Numerical analysis of LNG rollover in large membrane tank under sloshing excitations

Liquefied natural gas (LNG) demand is rising globally, with LNG tanks facing instability and safety risks during storage and transportation. The study investigates the LNG rollover behavior under marine conditions by developing a three-dimensional Computational Fluid Dynamics (CFD) model that integrates phase changes, temperature and composition diffusion. The Volume of Fluid (VOF) method is employed, along with User-Defined Functions (UDFs) and mesh motion, to simulate tank motion, validated against relevant sloshing experiments.
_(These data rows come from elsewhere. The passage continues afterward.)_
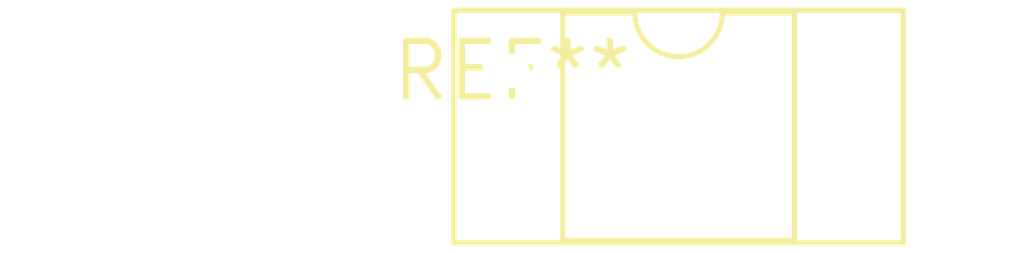
<source format=kicad_pcb>
(kicad_pcb (version 20240108) (generator pcbnew)

  (general
    (thickness 1.6)
  )

  (paper "A4")
  (layers
    (0 "F.Cu" signal)
    (31 "B.Cu" signal)
    (32 "B.Adhes" user "B.Adhesive")
    (33 "F.Adhes" user "F.Adhesive")
    (34 "B.Paste" user)
    (35 "F.Paste" user)
    (36 "B.SilkS" user "B.Silkscreen")
    (37 "F.SilkS" user "F.Silkscreen")
    (38 "B.Mask" user)
    (39 "F.Mask" user)
    (40 "Dwgs.User" user "User.Drawings")
    (41 "Cmts.User" user "User.Comments")
    (42 "Eco1.User" user "User.Eco1")
    (43 "Eco2.User" user "User.Eco2")
    (44 "Edge.Cuts" user)
    (45 "Margin" user)
    (46 "B.CrtYd" user "B.Courtyard")
    (47 "F.CrtYd" user "F.Courtyard")
    (48 "B.Fab" user)
    (49 "F.Fab" user)
    (50 "User.1" user)
    (51 "User.2" user)
    (52 "User.3" user)
    (53 "User.4" user)
    (54 "User.5" user)
    (55 "User.6" user)
    (56 "User.7" user)
    (57 "User.8" user)
    (58 "User.9" user)
  )

  (setup
    (pad_to_mask_clearance 0)
    (pcbplotparams
      (layerselection 0x00010fc_ffffffff)
      (plot_on_all_layers_selection 0x0000000_00000000)
      (disableapertmacros false)
      (usegerberextensions false)
      (usegerberattributes false)
      (usegerberadvancedattributes false)
      (creategerberjobfile false)
      (dashed_line_dash_ratio 12.000000)
      (dashed_line_gap_ratio 3.000000)
      (svgprecision 4)
      (plotframeref false)
      (viasonmask false)
      (mode 1)
      (useauxorigin false)
      (hpglpennumber 1)
      (hpglpenspeed 20)
      (hpglpendiameter 15.000000)
      (dxfpolygonmode false)
      (dxfimperialunits false)
      (dxfusepcbnewfont false)
      (psnegative false)
      (psa4output false)
      (plotreference false)
      (plotvalue false)
      (plotinvisibletext false)
      (sketchpadsonfab false)
      (subtractmaskfromsilk false)
      (outputformat 1)
      (mirror false)
      (drillshape 1)
      (scaleselection 1)
      (outputdirectory "")
    )
  )

  (net 0 "")

  (footprint "DIP-4_W7.62mm_Socket" (layer "F.Cu") (at 0 0))

)

</source>
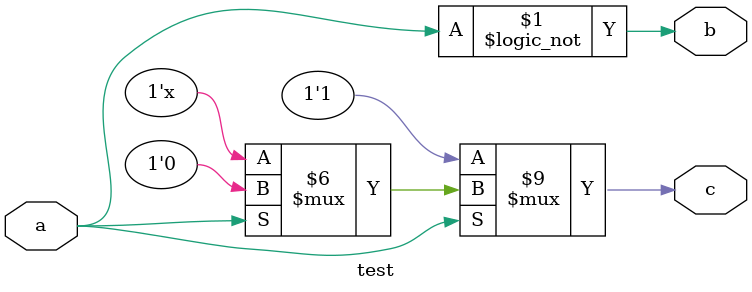
<source format=v>
module test (
    input wire a,
    output wire b,
    output reg c
);

assign b = !a;
always @(*) begin
    if(a == 1'b0)       c <= 1'b1;
    else if(a == 1'b1)  c <= 1'b0;
    else                c <= c;
end

endmodule
</source>
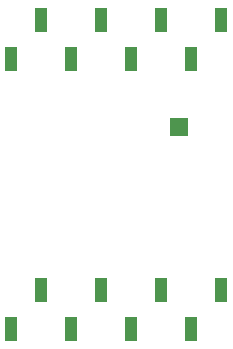
<source format=gbs>
%TF.GenerationSoftware,KiCad,Pcbnew,8.0.1*%
%TF.CreationDate,2024-04-01T15:48:33-05:00*%
%TF.ProjectId,adapter_board,61646170-7465-4725-9f62-6f6172642e6b,rev?*%
%TF.SameCoordinates,Original*%
%TF.FileFunction,Soldermask,Bot*%
%TF.FilePolarity,Negative*%
%FSLAX46Y46*%
G04 Gerber Fmt 4.6, Leading zero omitted, Abs format (unit mm)*
G04 Created by KiCad (PCBNEW 8.0.1) date 2024-04-01 15:48:33*
%MOMM*%
%LPD*%
G01*
G04 APERTURE LIST*
%ADD10R,1.500000X1.500000*%
%ADD11R,0.990600X2.006600*%
G04 APERTURE END LIST*
D10*
%TO.C,TP1*%
X170270000Y-67460000D03*
%TD*%
D11*
%TO.C,J1*%
X156110000Y-84511000D03*
X158650000Y-81209000D03*
X161190000Y-84511000D03*
X163730000Y-81209000D03*
X166270000Y-84511000D03*
X168810000Y-81209000D03*
X171350000Y-84511000D03*
X173890000Y-81209000D03*
%TD*%
%TO.C,J4*%
X156110000Y-61651000D03*
X158650000Y-58349000D03*
X161190000Y-61651000D03*
X163730000Y-58349000D03*
X166270000Y-61651000D03*
X168810000Y-58349000D03*
X171350000Y-61651000D03*
X173890000Y-58349000D03*
%TD*%
M02*

</source>
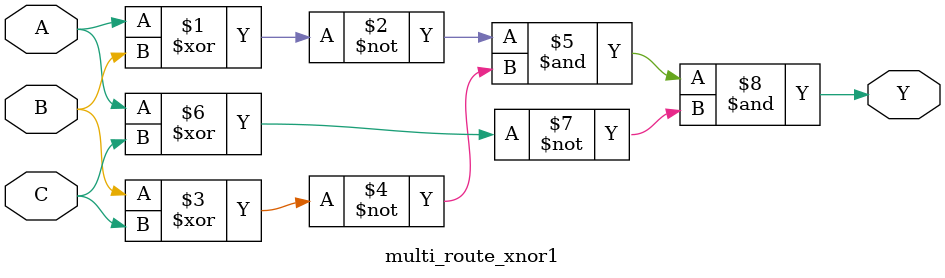
<source format=sv>
module multi_route_xnor1 (A, B, C, Y);
    input wire A, B, C;
    output wire Y;

    assign Y = ~(A ^ B) & ~(B ^ C) & ~(A ^ C);
endmodule
</source>
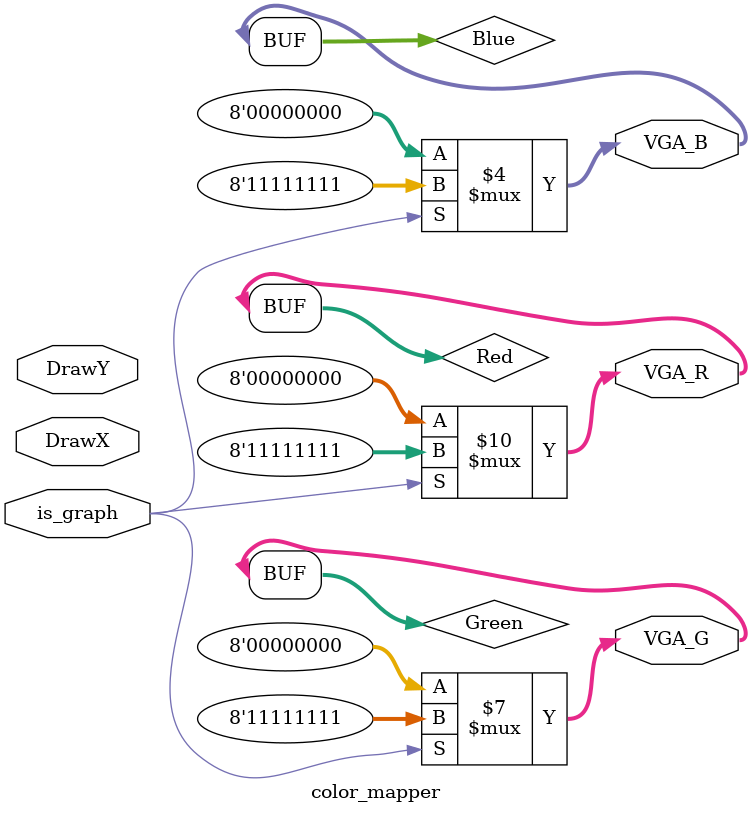
<source format=sv>

module  color_mapper ( input              is_graph,            // Whether current pixel belongs to the graph 
                                                              //   or background (computed in graph.sv)
                       input        [9:0] DrawX, DrawY,       // Current pixel coordinates
                       output logic [7:0] VGA_R, VGA_G, VGA_B // VGA RGB output
                     );
    
    logic [7:0] Red, Green, Blue;
    
    // Output colors to VGA
    assign VGA_R = Red;
    assign VGA_G = Green;
    assign VGA_B = Blue;
    
    // Assign color based on is_ball signal
    always_comb
    begin
        if (is_graph == 1'b1) 
        begin
            // White graph
            Red = 8'hff;
            Green = 8'hff;
            Blue = 8'hff;
        end
        else 
        begin
            Red = 8'h00; 
            Green = 8'h00;
            Blue = 8'h00;
        end
    end 
    
endmodule

</source>
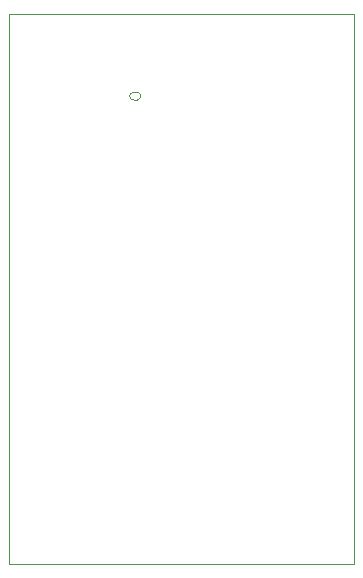
<source format=gbr>
%TF.GenerationSoftware,KiCad,Pcbnew,(6.0.7-1)-1*%
%TF.CreationDate,2022-11-20T21:12:54+11:00*%
%TF.ProjectId,esp32-clover,65737033-322d-4636-9c6f-7665722e6b69,rev?*%
%TF.SameCoordinates,Original*%
%TF.FileFunction,Profile,NP*%
%FSLAX46Y46*%
G04 Gerber Fmt 4.6, Leading zero omitted, Abs format (unit mm)*
G04 Created by KiCad (PCBNEW (6.0.7-1)-1) date 2022-11-20 21:12:54*
%MOMM*%
%LPD*%
G01*
G04 APERTURE LIST*
%TA.AperFunction,Profile*%
%ADD10C,0.100000*%
%TD*%
%TA.AperFunction,Profile*%
%ADD11C,0.010000*%
%TD*%
G04 APERTURE END LIST*
D10*
X84900000Y-32300000D02*
X84900000Y-78800000D01*
X84900000Y-32300000D02*
X114100000Y-32300000D01*
X114100000Y-32300000D02*
X114100000Y-78800000D01*
X84900000Y-78800000D02*
X114100000Y-78800000D01*
D11*
%TO.C,J1*%
X95425000Y-38892790D02*
X95725000Y-38892790D01*
X95725000Y-39542790D02*
X95425000Y-39542790D01*
X95725000Y-39542790D02*
G75*
G03*
X96050000Y-39217790I0J325000D01*
G01*
X95425000Y-38892790D02*
G75*
G03*
X95100000Y-39217790I0J-325000D01*
G01*
X95100000Y-39217790D02*
G75*
G03*
X95425000Y-39542790I325000J0D01*
G01*
X96050000Y-39217790D02*
G75*
G03*
X95725000Y-38892790I-325000J0D01*
G01*
%TD*%
M02*

</source>
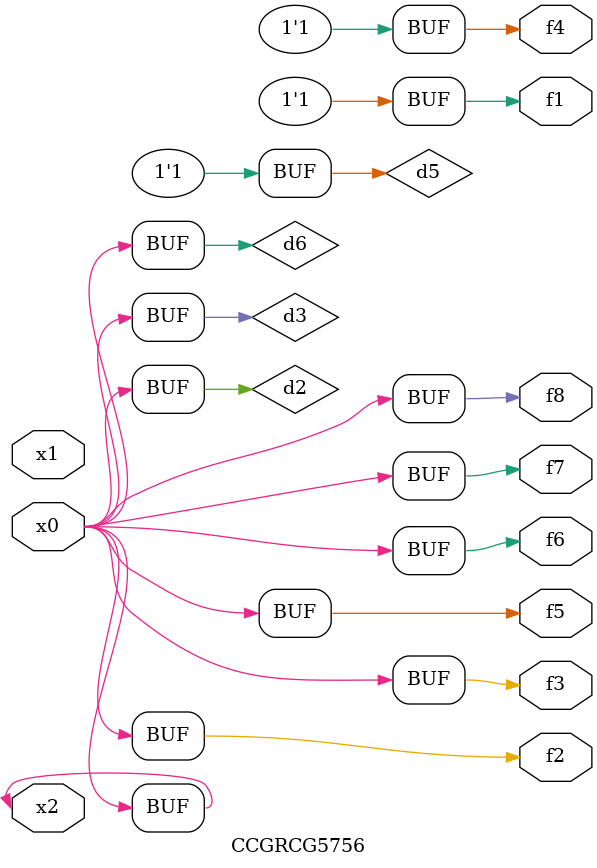
<source format=v>
module CCGRCG5756(
	input x0, x1, x2,
	output f1, f2, f3, f4, f5, f6, f7, f8
);

	wire d1, d2, d3, d4, d5, d6;

	xnor (d1, x2);
	buf (d2, x0, x2);
	and (d3, x0);
	xnor (d4, x1, x2);
	nand (d5, d1, d3);
	buf (d6, d2, d3);
	assign f1 = d5;
	assign f2 = d6;
	assign f3 = d6;
	assign f4 = d5;
	assign f5 = d6;
	assign f6 = d6;
	assign f7 = d6;
	assign f8 = d6;
endmodule

</source>
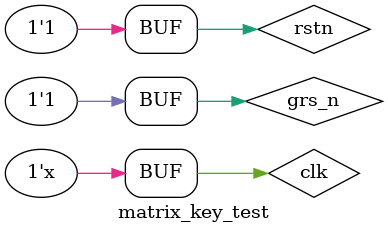
<source format=v>
`timescale 1ns/1ps
module matrix_key_test ();

    parameter ROW_NUM = 4;
    parameter COL_NUM = 4;
    parameter DEBOUNCE_TIME = 2000;
    parameter DELAY_TIME = 200;

    reg clk;
    reg rstn;
    wire [ROW_NUM-1:0] row;
    wire [COL_NUM-1:0] col;
    wire [ROW_NUM*COL_NUM-1:0] key_out;
    reg [ROW_NUM*COL_NUM-1:0] key_in;

    matrix_key #(
        .ROW_NUM(ROW_NUM),
        .COL_NUM(COL_NUM),
        .DEBOUNCE_TIME(DEBOUNCE_TIME),
        .DELAY_TIME(DELAY_TIME)
    ) uut (
        .clk(clk),
        .rstn(rstn),
        .row(row),
        .col(col),
        .key_out(key_out)
    );

    initial begin
        clk = 0;
        rstn = 0;
        #5 rstn = 1; // Release reset
    end
    always #5 clk = ~clk; // Generate clock signal
    
    matrix_key_ctrl #(
        .ROW_NUM 	(4  ),
        .COL_NUM 	(4  ))
    u_matrix_key_ctrl(
        .key_ctrl_enable 	(1'b1  ),
        .key_in 	(key_in  ),
        .row 	(row  ),
        .col 	(col  )
    );

    reg [63:0] key_cnt;

    always @(negedge clk or negedge rstn) begin
        if(~rstn) begin
            key_in <= 0;
            key_cnt <= 0;
        end else begin
                key_cnt <= key_cnt + 1;
                key_in <= key_cnt[35-:ROW_NUM*COL_NUM];
        end
    end

    reg grs_n;
    GTP_GRS GRS_INST(.GRS_N (grs_n));
    initial begin
    grs_n = 1'b0;
    #5 grs_n = 1'b1;
    end
endmodule
</source>
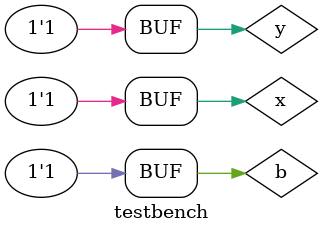
<source format=v>
module testbench();
  reg x, y, b;
  wire borrow, difference;

  full_subtractor ag(borrow, difference, x, y, b);

  initial begin
    x = 1'b0; y = 1'b0; b = 1'b0;
    #50 x = 1'b0; y = 1'b0; b = 1'b1;
    #50 x = 1'b0; y = 1'b1; b = 1'b0;
    #50 x = 1'b0; y = 1'b1; b = 1'b1;
    #50 x = 1'b1; y = 1'b0; b = 1'b0;
    #50 x = 1'b1; y = 1'b0; b = 1'b1;
    #50 x = 1'b1; y = 1'b1; b = 1'b0;
    #50 x = 1'b1; y = 1'b1; b = 1'b1;
  end
endmodule

</source>
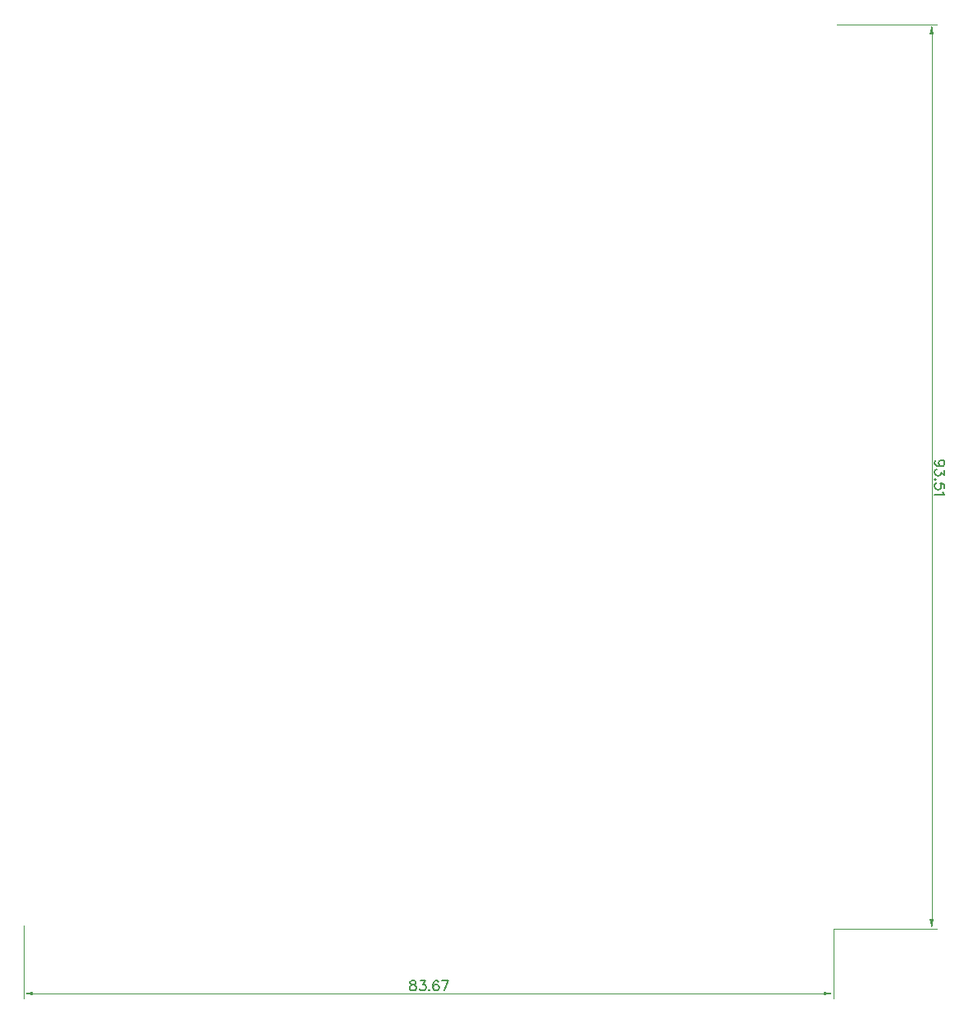
<source format=gbr>
G04 DipTrace 2.4.0.2*
%INTopDimension.gbr*%
%MOMM*%
%ADD12C,0.064*%
%ADD112C,0.157*%
%FSLAX53Y53*%
G04*
G71*
G90*
G75*
G01*
%LNTopDimension*%
%LPD*%
X93988Y103514D2*
D12*
X104331D1*
X93670Y10000D2*
X104331D1*
X103831Y56757D2*
Y102514D1*
G36*
Y103514D2*
X104031Y102514D1*
X103631D1*
X103831Y103514D1*
G37*
Y56757D2*
D12*
Y11000D1*
G36*
Y10000D2*
X103631Y11000D1*
X104031D1*
X103831Y10000D1*
G37*
X10000Y10318D2*
D12*
Y2832D1*
X93670Y10000D2*
Y2832D1*
X51835Y3332D2*
X11000D1*
G36*
X10000D2*
X11000Y3532D1*
Y3132D1*
X10000Y3332D1*
G37*
X51835D2*
D12*
X92670D1*
G36*
X93670D2*
X92670Y3132D1*
Y3532D1*
X93670Y3332D1*
G37*
X104822Y57841D2*
D112*
X104676Y57890D1*
X104578Y57987D1*
X104530Y58133D1*
Y58181D1*
X104578Y58327D1*
X104676Y58424D1*
X104822Y58473D1*
X104870D1*
X105016Y58424D1*
X105113Y58327D1*
X105161Y58181D1*
Y58133D1*
X105113Y57987D1*
X105016Y57890D1*
X104822Y57841D1*
X104578D1*
X104336Y57890D1*
X104190Y57987D1*
X104141Y58133D1*
Y58230D1*
X104190Y58376D1*
X104287Y58424D1*
X105161Y57430D2*
Y56896D1*
X104772Y57187D1*
Y57041D1*
X104724Y56944D1*
X104676Y56896D1*
X104530Y56847D1*
X104433D1*
X104287Y56896D1*
X104190Y56993D1*
X104141Y57139D1*
Y57285D1*
X104190Y57430D1*
X104239Y57478D1*
X104336Y57527D1*
X104239Y56485D2*
X104190Y56533D1*
X104141Y56485D1*
X104190Y56435D1*
X104239Y56485D1*
X105161Y55539D2*
Y56024D1*
X104724Y56072D1*
X104772Y56024D1*
X104822Y55878D1*
Y55733D1*
X104772Y55587D1*
X104676Y55489D1*
X104530Y55441D1*
X104433D1*
X104287Y55489D1*
X104190Y55587D1*
X104141Y55733D1*
Y55878D1*
X104190Y56024D1*
X104239Y56072D1*
X104336Y56121D1*
X104967Y55127D2*
X105016Y55029D1*
X105161Y54883D1*
X104141D1*
X50144Y4662D2*
X49999Y4613D1*
X49950Y4517D1*
Y4419D1*
X49999Y4323D1*
X50096Y4273D1*
X50290Y4225D1*
X50436Y4177D1*
X50532Y4079D1*
X50581Y3982D1*
Y3836D1*
X50532Y3740D1*
X50484Y3690D1*
X50338Y3642D1*
X50144D1*
X49999Y3690D1*
X49950Y3740D1*
X49901Y3836D1*
Y3982D1*
X49950Y4079D1*
X50047Y4177D1*
X50192Y4225D1*
X50386Y4273D1*
X50484Y4323D1*
X50532Y4419D1*
Y4517D1*
X50484Y4613D1*
X50338Y4662D1*
X50144D1*
X50992D2*
X51526D1*
X51235Y4273D1*
X51381D1*
X51477Y4225D1*
X51526Y4177D1*
X51575Y4031D1*
Y3934D1*
X51526Y3788D1*
X51429Y3690D1*
X51283Y3642D1*
X51137D1*
X50992Y3690D1*
X50944Y3740D1*
X50894Y3836D1*
X51937Y3740D2*
X51889Y3690D1*
X51937Y3642D1*
X51986Y3690D1*
X51937Y3740D1*
X52883Y4517D2*
X52835Y4613D1*
X52689Y4662D1*
X52592D1*
X52446Y4613D1*
X52348Y4467D1*
X52300Y4225D1*
Y3982D1*
X52348Y3788D1*
X52446Y3690D1*
X52592Y3642D1*
X52640D1*
X52785Y3690D1*
X52883Y3788D1*
X52931Y3934D1*
Y3982D1*
X52883Y4128D1*
X52785Y4225D1*
X52640Y4273D1*
X52592D1*
X52446Y4225D1*
X52348Y4128D1*
X52300Y3982D1*
X53439Y3642D2*
X53926Y4662D1*
X53245D1*
M02*

</source>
The analysis explores the coupling effects of heat transfer and sloshing in membrane LNG tanks under roll, pitch, yaw, and combined excitations, elucidating the driving mechanisms of rollover. The results indicate that reducing the sloshing periods and increasing amplitudes accelerate LNG motion, deform the stratified interface, enhance mixing and heat transfer, and advance rollover onset. Roll and pitch excitations significantly affect rollover compared to yaw. Under combined roll and pitch excitations, rollover initiation time was 28 % earlier, with a 30 % increase in evaporation rate compared to roll excitation. In static conditions, LNG rollover is primarily driven by double-diffusion convection, whereas sloshing is governed by dynamic effects. The study highlights the critical role of integrating sloshing excitation effects in the design of LNG storage and transport systems.